**** Text for analysis
At Itsavirus, we recently hosted an internal session where our teammate Laurentius shared what he learned after hands-on testing three agentic coding platforms: Cursor, Claude, and Google Antigravity.
The session wasn't just a feature comparison, it was more about understanding a fundamental shift in how software gets built.
Laurentius summed it up with a simple title, From bricklayer to architect.
For decades, software development looked like bricklaying.
Developers wrote code line by line, file by file. They configured environments, handled boilerplate, jumped between editor and terminal, chased stack traces, and ran tests by hand. The work demanded skill and focus, but also ate time through repetition.
Laurentius's point was simple: agentic coding platforms are changing this dynamic.
They're not just better autocomplete. They're shifting the developer's role from placing individual bricks and toward designing the structure as a whole.
What does that actually mean in practice? It means less time goes into typing code.
More time goes into deciding what deserves to exist, how systems fit together, and whether the output solves the real problem.
The job shifts from execution to judgment.
Laurentius compared three platforms, each representing a different step along the same path.
Cursor strengthens the traditional workflow. You still work inside a code editor, but with an AI layer that understands context across the repository, completes intelligently, and generates code when asked.
The workflow stays familiar. You control what gets written and when. The main change is speed.
Claude changes how you interact with code. Instead of writing implementations directly, you describe what you want in plain language. Claude responds with code, explanations, and alternatives.
You review the output, give feedback, and refine together. The exchange feels collaborative, but involvement in implementation details remains high.
Antigravity pushes further.
You describe a feature, and the platform generates an implementation plan, architectural decisions, task breakdowns, and verification steps. Multiple agents operate in parallel. One refactors a module while another writes tests for an unrelated feature. Your role centers on reviewing plans, approving direction, and resolving ambiguity when the agent reaches limits.
Multiple agents can work in parallel: one refactoring a module whilst another writes tests for a completely different feature. Your role becomes reviewing plans, approving direction, and making calls when the agent encounters ambiguity it can't resolve on its own.
********
**** Data to examine
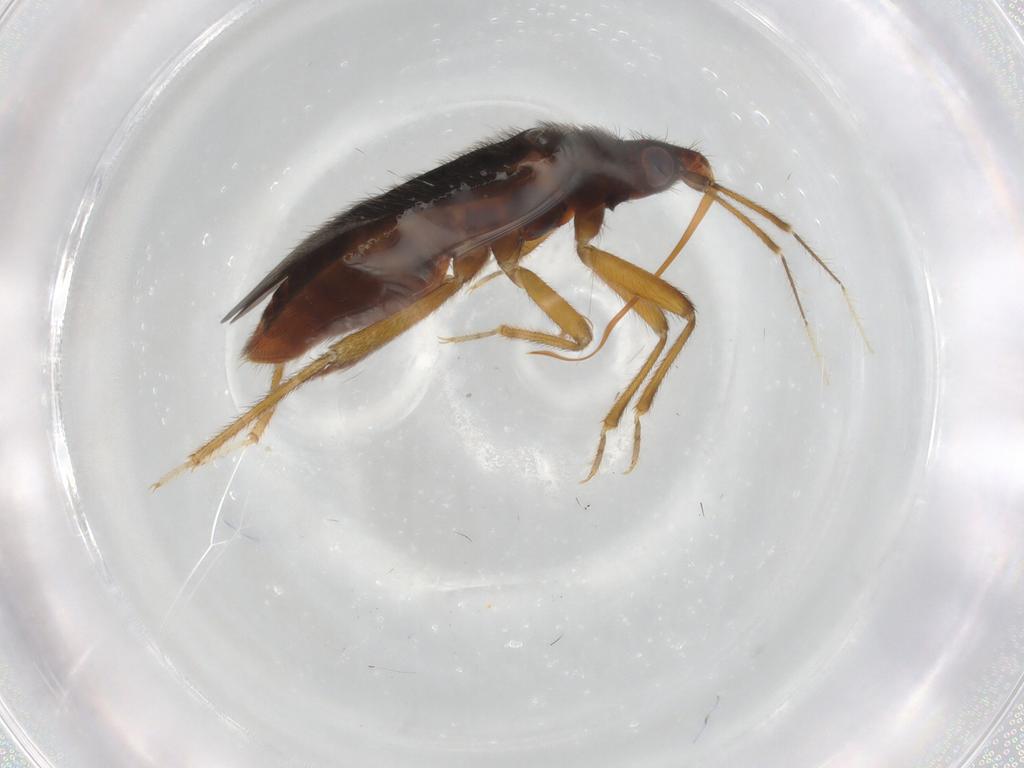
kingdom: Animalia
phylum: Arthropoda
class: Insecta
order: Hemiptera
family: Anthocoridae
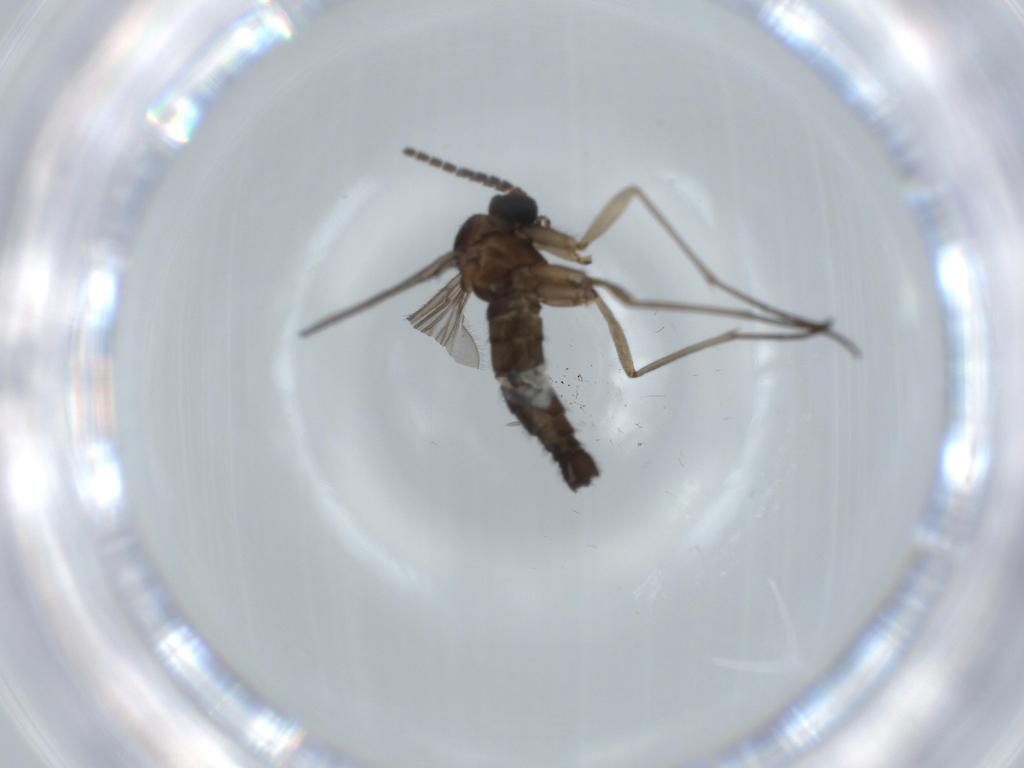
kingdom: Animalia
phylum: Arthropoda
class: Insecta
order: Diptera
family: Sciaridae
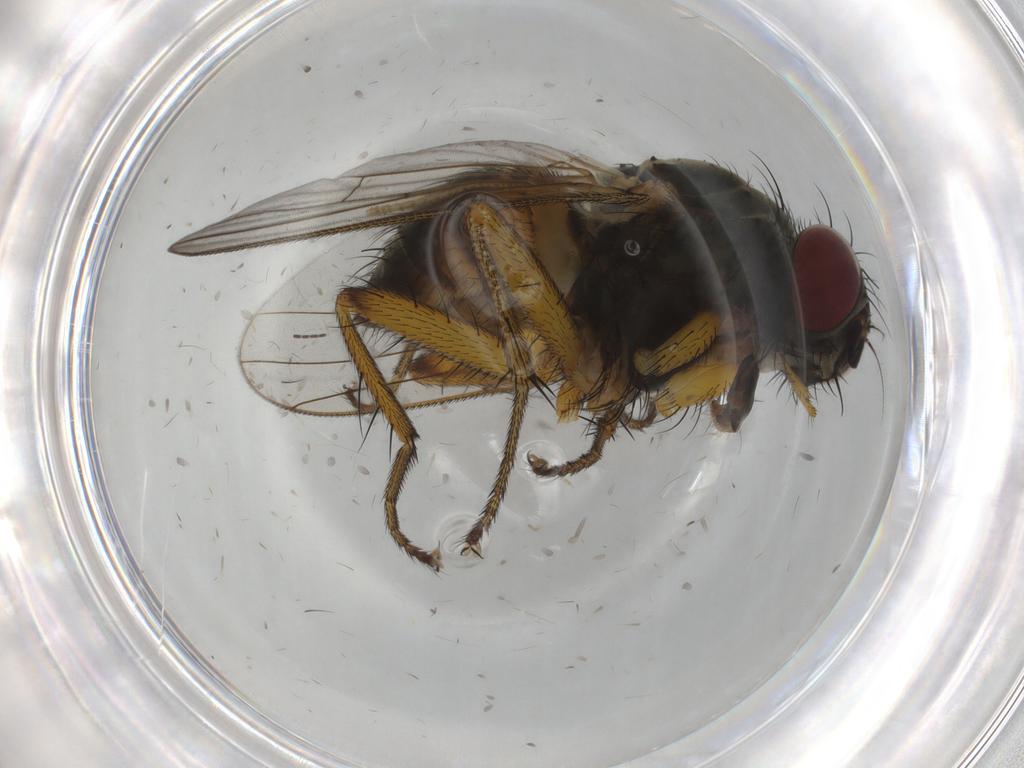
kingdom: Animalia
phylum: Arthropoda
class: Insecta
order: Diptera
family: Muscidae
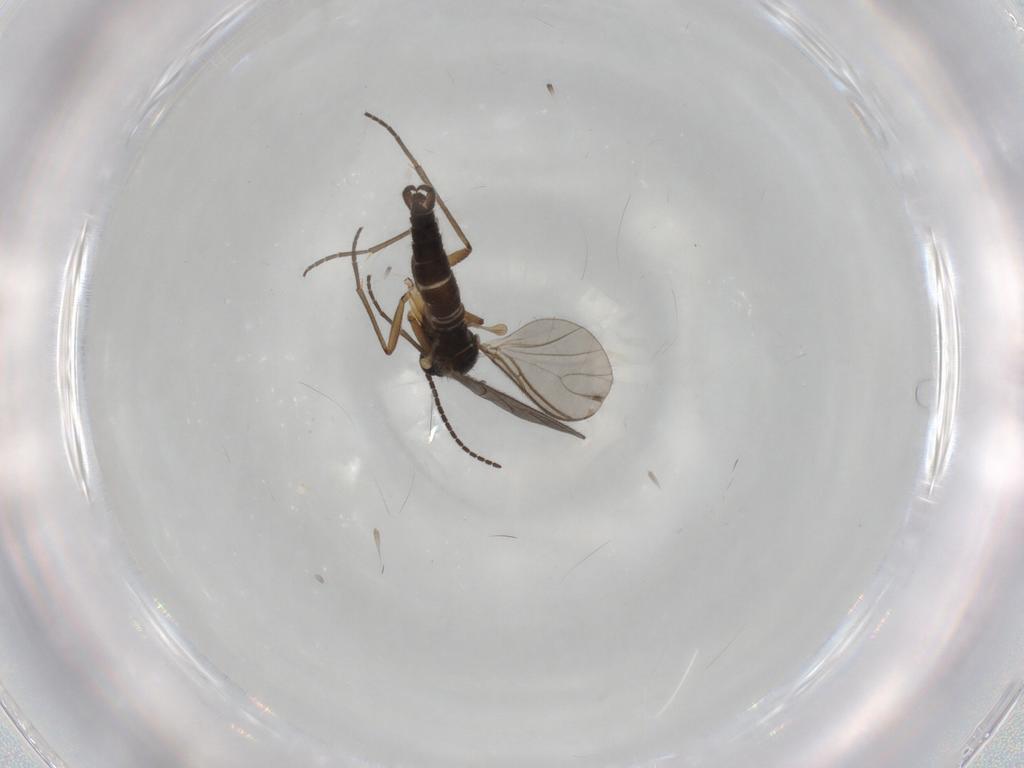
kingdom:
********
* _Exercise requirements_:
(1) In the piece on agentic coding platforms, list everything that Antigravity generates when you describe a feature.
(2) Output the passage of the piece on agentic coding platforms between "Laurentius compared three" and "Antigravity pushes further.", inclusive.
(3) Answer these questions using the piece on agentic coding platforms.
(a) What title did Laurentius use to sum up the session?
(b) What does the piece call the main change when working with Cursor?
(c) What does Claude respond with when you describe what you want in plain language?

* _Set of answers_:
(1)
- An implementation plan
- Architectural decisions
- Task breakdowns
- Verification steps

(2)
Laurentius compared three platforms, each representing a different step along the same path.
Cursor strengthens the traditional workflow. You still work inside a code editor, but with an AI layer that understands context across the repository, completes intelligently, and generates code when asked.
The workflow stays familiar. You control what gets written and when. The main change is speed.
Claude changes how you interact with code. Instead of writing implementations directly, you describe what you want in plain language. Claude responds with code, explanations, and alternatives.
You review the output, give feedback, and refine together. The exchange feels collaborative, but involvement in implementation details remains high.
Antigravity pushes further.

(3)
(a) From bricklayer to architect.
(b) Speed.
(c) Code, explanations, and alternatives.